For the moment, your best course of action is to do this for each assetId:
db.collection.find({assetId: THE_ID}).sort({date: -1}).limit(1)
i am not sure but if you read this link on monngodb site.
it has NOTE that Only use $last when the $group follows an $sort operation. Otherwise, the result of this operation is unpredictable.

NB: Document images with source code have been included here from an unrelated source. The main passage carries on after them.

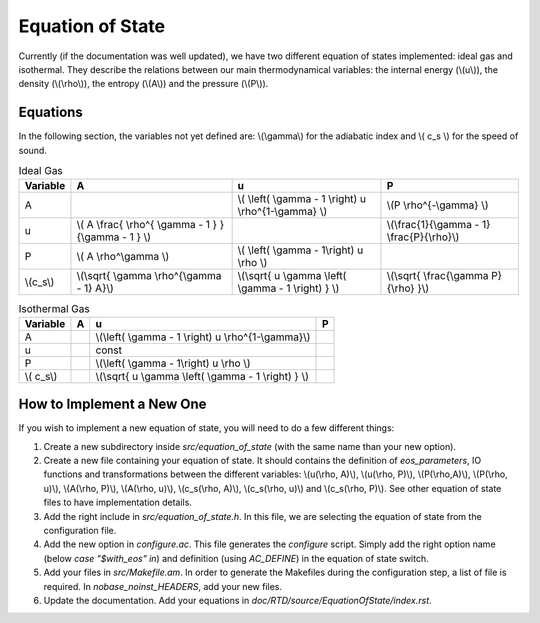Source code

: .. Equation of State
   Loic Hausammann, 6th April 2018


Equation of State
=================

Currently (if the documentation was well updated), we have two different equation of states implemented: ideal gas and isothermal.
They describe the relations between our main thermodynamical variables: the internal energy (\\(u\\)), the density (\\(\\rho\\)), the entropy (\\(A\\)) and the pressure (\\(P\\)).

Equations
---------
In the following section, the variables not yet defined are: \\(\\gamma\\) for the adiabatic index and \\( c_s \\) for the speed of sound.

.. csv-table:: Ideal Gas
   :header: "Variable", "A", "u", "P"
	   
   "A", "", "\\( \\left( \\gamma - 1 \\right) u \\rho^{1-\\gamma} \\)", "\\(P \\rho^{-\\gamma} \\)"
   "u", "\\( A \\frac{ \\rho^{ \\gamma - 1 } }{\\gamma - 1 } \\)", "", "\\(\\frac{1}{\\gamma - 1} \\frac{P}{\\rho}\\)"
   "P", "\\( A \\rho^\\gamma \\)", "\\( \\left( \\gamma - 1\\right) u \\rho \\)", ""
   "\\(c_s\\)", "\\(\\sqrt{ \\gamma \\rho^{\\gamma - 1} A}\\)", "\\(\\sqrt{ u \\gamma \\left( \\gamma - 1 \\right) } \\)", "\\(\\sqrt{ \\frac{\\gamma P}{\\rho} }\\)"


.. csv-table:: Isothermal Gas
   :header: "Variable", "A", "u", "P"

	    
   "A", "", "\\(\\left( \\gamma - 1 \\right) u \\rho^{1-\\gamma}\\)", "" 
   "u", "", "const", ""
   "P", "", "\\(\\left( \\gamma - 1\\right) u \\rho \\)", ""
   "\\( c_s\\)", "", "\\(\\sqrt{ u \\gamma \\left( \\gamma - 1 \\right) } \\)", ""


How to Implement a New One
--------------------------

If you wish to implement a new equation of state, you will need to do a few different things:

1. Create a new subdirectory inside `src/equation_of_state` (with the same name than your new option).

2. Create a new file containing your equation of state.
   It should contains the definition of `eos_parameters`, IO functions and transformations between the different variables: \\(u(\\rho, A)\\), \\(u(\\rho, P)\\), \\(P(\\rho,A)\\), \\(P(\\rho, u)\\), \\(A(\\rho, P)\\), \\(A(\\rho, u)\\), \\(c_s(\\rho, A)\\), \\(c_s(\\rho, u)\\) and \\(c_s(\\rho, P)\\). See other equation of state files to have implementation details.

3. Add the right include in `src/equation_of_state.h`.
   In this file, we are selecting the equation of state from the configuration file.

4. Add the new option in `configure.ac`.
   This file generates the `configure` script.
   Simply add the right option name (below `case "$with_eos" in`) and definition (using `AC_DEFINE`) in the equation of state switch.

5. Add your files in `src/Makefile.am`.
   In order to generate the Makefiles during the configuration step, a list of file is required.
   In `nobase_noinst_HEADERS`, add your new files.

6. Update the documentation.
   Add your equations in `doc/RTD/source/EquationOfState/index.rst`.
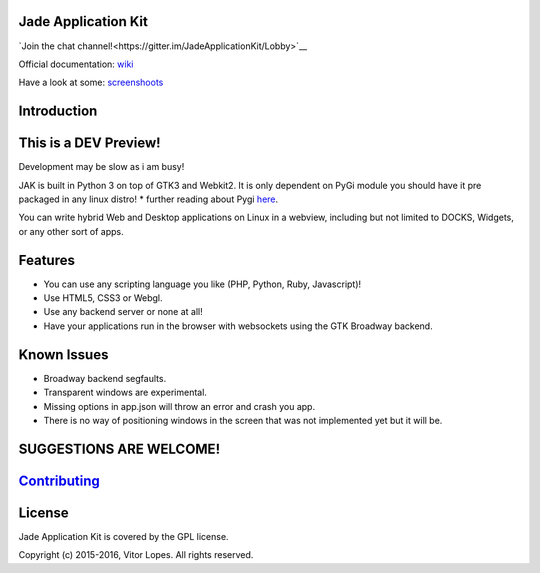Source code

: Jade Application Kit
====================

`Join the chat channel!<https://gitter.im/JadeApplicationKit/Lobby>`__

Official documentation:
`wiki <https://github.com/codesardine/Jade-Application-Kit/wiki>`__

Have a look at some:
`screenshoots <https://codesardine.github.io/Jade-Application-Kit/>`__

Introduction
============

This is a DEV Preview!
======================

Development may be slow as i am busy!

JAK is built in Python 3 on top of GTK3 and Webkit2. It is only
dependent on PyGi module you should have it pre packaged in any linux
distro! \* further reading about Pygi
`here <https://wiki.gnome.org/Projects/PyGObject>`__.

You can write hybrid Web and Desktop applications on Linux in a webview,
including but not limited to DOCKS, Widgets, or any other sort of apps.

Features
========

-  You can use any scripting language you like (PHP, Python, Ruby,
   Javascript)!
-  Use HTML5, CSS3 or Webgl.
-  Use any backend server or none at all!
-  Have your applications run in the browser with websockets using the
   GTK Broadway backend.

Known Issues
============

-  Broadway backend segfaults.
-  Transparent windows are experimental.
-  Missing options in app.json will throw an error and crash you app.
-  There is no way of positioning windows in the screen that was not
   implemented yet but it will be.

SUGGESTIONS ARE WELCOME!
========================

`Contributing <https://github.com/codesardine/Jade-Application-Kit/blob/master/contributing.md>`__
==================================================================================================

License
=======

Jade Application Kit is covered by the GPL license.

Copyright (c) 2015-2016, Vitor Lopes. All rights reserved.
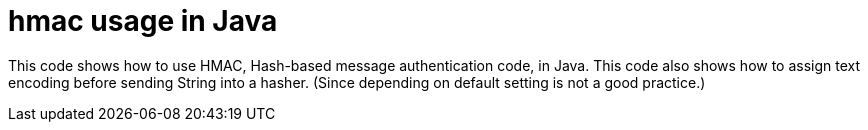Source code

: = hmac usage in Java

This code shows how to use HMAC, Hash-based message authentication code, in Java.
This code also shows how to assign text encoding before sending String into a
hasher. (Since depending on default setting is not a good practice.)
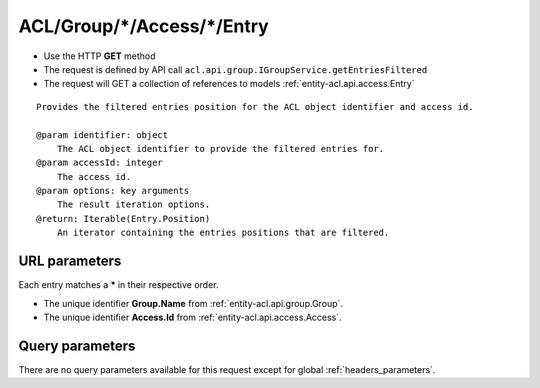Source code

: .. _reuqest-GET-ACL/Group/*/Access/*/Entry:

**ACL/Group/*/Access/*/Entry**
==========================================================

* Use the HTTP **GET** method
* The request is defined by API call ``acl.api.group.IGroupService.getEntriesFiltered``

* The request will GET a collection of references to models :ref:`entity-acl.api.access.Entry`

::

   Provides the filtered entries position for the ACL object identifier and access id.
   
   @param identifier: object
       The ACL object identifier to provide the filtered entries for.
   @param accessId: integer
       The access id.
   @param options: key arguments
       The result iteration options.
   @return: Iterable(Entry.Position)
       An iterator containing the entries positions that are filtered.


URL parameters
-------------------------------------
Each entry matches a **\*** in their respective order.

* The unique identifier **Group.Name** from :ref:`entity-acl.api.group.Group`.
* The unique identifier **Access.Id** from :ref:`entity-acl.api.access.Access`.


Query parameters
-------------------------------------
There are no query parameters available for this request except for global :ref:`headers_parameters`.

I have the same problem in my program. I have tried mongoDB MapReduce, aggregation framework and other but finally I've stopped on scanning collection using indexes and forming result on client. But now collections is too big to do that so I think I will use many small queries as you mentioned above in your question. It is not so beautifull but it will be the fastest solution IMHO.
Only the first query in your pipeline use index. The second query in pipeline accept output of the first query and it is big and not indexed. But as mentioned in Pipeline Operators and Indexes your query can use compound index so it is not so clear.
I have an idea: you can try to use many $or operators instead one $in operator like this
{ "$match": { "$or": [{"assetId": <id1>}, {"assetId": <id2>...}] } }. As I know $or operator can be executed in parallel and each query can use index. So it would be interesting to test this solution.
p.s. I really will be happy if solution for this problem will be found.